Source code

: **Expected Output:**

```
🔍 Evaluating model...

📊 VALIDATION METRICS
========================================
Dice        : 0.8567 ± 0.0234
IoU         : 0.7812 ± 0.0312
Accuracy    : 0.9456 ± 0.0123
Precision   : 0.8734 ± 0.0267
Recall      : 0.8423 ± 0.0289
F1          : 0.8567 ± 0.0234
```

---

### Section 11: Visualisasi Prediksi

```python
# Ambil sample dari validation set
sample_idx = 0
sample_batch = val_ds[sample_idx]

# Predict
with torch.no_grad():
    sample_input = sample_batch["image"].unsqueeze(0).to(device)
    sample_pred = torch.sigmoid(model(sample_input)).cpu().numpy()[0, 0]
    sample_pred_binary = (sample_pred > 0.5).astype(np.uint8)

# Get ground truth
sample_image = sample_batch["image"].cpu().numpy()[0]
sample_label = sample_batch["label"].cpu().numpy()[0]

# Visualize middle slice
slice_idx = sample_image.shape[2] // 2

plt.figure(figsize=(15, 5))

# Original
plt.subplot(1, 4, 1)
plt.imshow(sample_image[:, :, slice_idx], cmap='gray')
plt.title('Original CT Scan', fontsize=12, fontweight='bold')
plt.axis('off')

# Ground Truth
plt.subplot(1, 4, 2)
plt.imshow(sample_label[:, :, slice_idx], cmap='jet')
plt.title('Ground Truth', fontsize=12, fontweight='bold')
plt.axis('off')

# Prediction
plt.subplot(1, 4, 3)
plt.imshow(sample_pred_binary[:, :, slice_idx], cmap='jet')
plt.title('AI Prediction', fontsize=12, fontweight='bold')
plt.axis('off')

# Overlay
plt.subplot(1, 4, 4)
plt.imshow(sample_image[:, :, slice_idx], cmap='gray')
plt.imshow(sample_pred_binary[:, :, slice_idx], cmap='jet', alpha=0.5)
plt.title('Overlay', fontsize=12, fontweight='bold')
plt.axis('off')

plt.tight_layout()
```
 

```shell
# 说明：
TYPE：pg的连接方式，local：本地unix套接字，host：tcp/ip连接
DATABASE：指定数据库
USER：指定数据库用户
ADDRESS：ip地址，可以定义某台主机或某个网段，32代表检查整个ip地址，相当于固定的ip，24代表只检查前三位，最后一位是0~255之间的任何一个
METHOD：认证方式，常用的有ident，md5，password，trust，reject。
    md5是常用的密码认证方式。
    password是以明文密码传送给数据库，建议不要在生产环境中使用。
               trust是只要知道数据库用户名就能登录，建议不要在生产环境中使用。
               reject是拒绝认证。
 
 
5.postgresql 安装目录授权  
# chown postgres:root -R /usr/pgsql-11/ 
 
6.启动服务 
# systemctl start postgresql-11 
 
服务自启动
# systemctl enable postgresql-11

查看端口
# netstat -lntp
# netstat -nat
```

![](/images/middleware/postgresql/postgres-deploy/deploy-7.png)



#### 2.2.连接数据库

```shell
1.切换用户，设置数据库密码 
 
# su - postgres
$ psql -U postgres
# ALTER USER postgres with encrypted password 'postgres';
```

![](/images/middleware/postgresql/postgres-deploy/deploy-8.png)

▸ Task statement: Copy each line of the preceding material that contains "deploy".

▸ Response to this task:
![](/images/middleware/postgresql/postgres-deploy/deploy-7.png)
![](/images/middleware/postgresql/postgres-deploy/deploy-8.png)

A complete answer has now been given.